## Ihre Aufgaben
(a) Prüfen Sie anhand des Interviews zum Buchprojekt KH2biografisch, ob die folgenden Aussagen zutreffen: (i) Die Idee zum Buchprojekt entstand im ersten Lockdown im April 2020. (ii) Die teilnehmenden SeniorInnen stammten aus nur drei Hamburger Bezirken. (iii) Im ersten Jahr kamen 33 Interview-Paare zustande. Antworten Sie jeweils mit Ja oder Nein und zitieren Sie die entscheidende Textstelle wörtlich.
(b) Nach welchem Kriterium wurden laut dem Interview zum Buchprojekt KH2biografisch die Tandems aus Alt und Jung zusammengestellt?
(c) Führen Sie das Interview zum Buchprojekt KH2biografisch im Anschluss an seinen letzten Satz fort.
== Vorliegender Text
Hat sich die Art, auf das eigene Leben zu schauen geändert, seitdem Sie es teilweise der Öffentlichkeit anvertraut haben?

Nein, hat es nicht.

Christine Worch, Geschäftsführerin Stiftung Generationen-Zusammenhalt

Wie ist die Idee für dieses Buchprojekt entstanden?

Als wir uns im April 2020 im ersten Lockdown befanden, haben wir begriffen, dass wir mit KH2 entweder einpacken oder Alternativen zu unserer Arbeit für den Generationen-Zusammenhalt finden müssen. Wir entschlossen uns, Alt und Jung weiterhin über Kunst und Kultur zu verbinden – digital und sehr persönlich.

Wie kam die Auswahl der SeniorInnen zustande und wie wurden die passenden GesprächspartnerInnen gefunden?

Allen an KH2 teilnehmenden SeniorInnen haben wir vor der Sommerpause 2020 in einem Brief die Projektidee vorgestellt und sie gebeten, uns bis Ende August, zum Schulbeginn 2020/21, mitzuteilen, ob sie Lust hätten, bei KH2biografisch mitzumachen. Daraus entstand damals eine Liste von fast 50 SeniorInnen aus allen sieben Hamburger Bezirken. Parallel dazu stellte die KH2-Projektleiterin Schule und Bildung, Silke Busse, den SchülerInnen die gleiche Frage. Sodass wir im ersten Jahr gleich 33 Interview-Paare bilden konnten. Gematcht wurden die KH2biografisch-Tandems in der von uns praktizierten probaten Weise nach dem Kriterium „räumliche Nähe“ ihrer Wohnorte, denn Alt und Jung sollen bei KH2 die Möglichkeit bekommen, sich auf Wunsch auch außerhalb des Projektes niederschwellig und unkompliziert zu begegnen.
====
== Extrahierte Daten
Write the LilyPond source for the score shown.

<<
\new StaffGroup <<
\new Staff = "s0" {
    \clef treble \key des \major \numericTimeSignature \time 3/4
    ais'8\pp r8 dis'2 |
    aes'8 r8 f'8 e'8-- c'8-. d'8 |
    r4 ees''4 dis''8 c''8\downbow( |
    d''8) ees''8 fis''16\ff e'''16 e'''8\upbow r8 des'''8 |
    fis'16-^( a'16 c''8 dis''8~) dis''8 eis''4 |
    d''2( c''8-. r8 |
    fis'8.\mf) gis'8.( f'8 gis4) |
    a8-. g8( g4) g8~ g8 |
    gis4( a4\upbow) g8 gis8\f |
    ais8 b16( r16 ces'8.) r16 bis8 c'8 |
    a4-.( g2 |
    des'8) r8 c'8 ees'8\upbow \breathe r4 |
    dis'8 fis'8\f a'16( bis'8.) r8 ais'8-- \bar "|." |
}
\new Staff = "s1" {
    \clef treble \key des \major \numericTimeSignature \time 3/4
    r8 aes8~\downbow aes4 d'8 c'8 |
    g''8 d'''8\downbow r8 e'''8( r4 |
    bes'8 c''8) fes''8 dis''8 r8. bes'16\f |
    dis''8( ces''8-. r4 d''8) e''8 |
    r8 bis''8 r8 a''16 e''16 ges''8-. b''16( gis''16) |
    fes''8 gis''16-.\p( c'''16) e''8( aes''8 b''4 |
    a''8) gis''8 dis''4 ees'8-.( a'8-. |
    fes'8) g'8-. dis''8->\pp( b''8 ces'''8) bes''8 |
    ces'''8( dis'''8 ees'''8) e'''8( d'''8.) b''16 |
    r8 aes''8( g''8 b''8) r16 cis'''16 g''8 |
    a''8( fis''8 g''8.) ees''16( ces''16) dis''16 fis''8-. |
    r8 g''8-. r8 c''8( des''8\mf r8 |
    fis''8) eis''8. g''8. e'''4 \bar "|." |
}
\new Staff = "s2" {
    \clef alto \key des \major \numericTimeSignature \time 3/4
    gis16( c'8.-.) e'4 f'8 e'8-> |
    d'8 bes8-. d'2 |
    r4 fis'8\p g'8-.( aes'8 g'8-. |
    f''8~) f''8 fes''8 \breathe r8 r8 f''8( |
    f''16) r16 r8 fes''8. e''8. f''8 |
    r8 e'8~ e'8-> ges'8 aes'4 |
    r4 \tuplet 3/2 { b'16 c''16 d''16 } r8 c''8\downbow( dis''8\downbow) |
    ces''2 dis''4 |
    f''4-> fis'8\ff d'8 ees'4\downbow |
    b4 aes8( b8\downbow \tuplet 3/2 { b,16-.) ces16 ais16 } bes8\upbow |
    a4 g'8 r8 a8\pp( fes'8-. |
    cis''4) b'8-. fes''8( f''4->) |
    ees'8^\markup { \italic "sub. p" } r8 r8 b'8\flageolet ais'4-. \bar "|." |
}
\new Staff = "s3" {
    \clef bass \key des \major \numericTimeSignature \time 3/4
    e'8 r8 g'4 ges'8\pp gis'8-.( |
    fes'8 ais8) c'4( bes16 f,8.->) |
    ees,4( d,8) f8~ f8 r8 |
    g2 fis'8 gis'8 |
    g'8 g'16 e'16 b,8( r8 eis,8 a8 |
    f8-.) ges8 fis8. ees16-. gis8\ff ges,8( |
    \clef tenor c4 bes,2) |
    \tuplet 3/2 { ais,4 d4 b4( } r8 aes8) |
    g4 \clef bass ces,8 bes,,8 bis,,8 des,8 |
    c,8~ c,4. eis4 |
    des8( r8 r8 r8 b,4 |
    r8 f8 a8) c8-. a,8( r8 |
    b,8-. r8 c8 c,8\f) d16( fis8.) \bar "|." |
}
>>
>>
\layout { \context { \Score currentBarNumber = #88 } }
====
## Antworten nach Nummer
(a)
(i) Ja: „Als wir uns im April 2020 im ersten Lockdown befanden“
(ii) Nein: „aus allen sieben Hamburger Bezirken“
(iii) Ja: „Sodass wir im ersten Jahr gleich 33 Interview-Paare bilden konnten.“

(b) Nach dem Kriterium „räumliche Nähe“ ihrer Wohnorte.

(c)
Braucht es mehr solcher Projekte?

Wir, das Team von KH2, glauben, dass gute Vorbilder Schule machen können und freuen uns, wenn allen Ortens mehr Projekte dieser Art – auch zu ganz anderen Fragestellungen – entstehen, wenn das Geschichtenerzählen unter den Generationen insgesamt wieder in Mode kommt und auch in Familien wieder mehr Gelegenheiten geschaffen werden zur Rückbesinnung auf Herkunft und Erfahrungen und dies im intergenerativen Austausch möglich wird. Damit es nicht eines Tages heißen muss: „Ich wollte Oma und Opa doch noch so viel fragen!“

Franziska Klotz, eine der beiden Autorinnen

Man spürt, dass Sie den älteren Menschen ihre Erzählstruktur, ihren Charakter gelassen haben. Mit welchem Fokus sind Sie an das umfangreiche Material herangegangen?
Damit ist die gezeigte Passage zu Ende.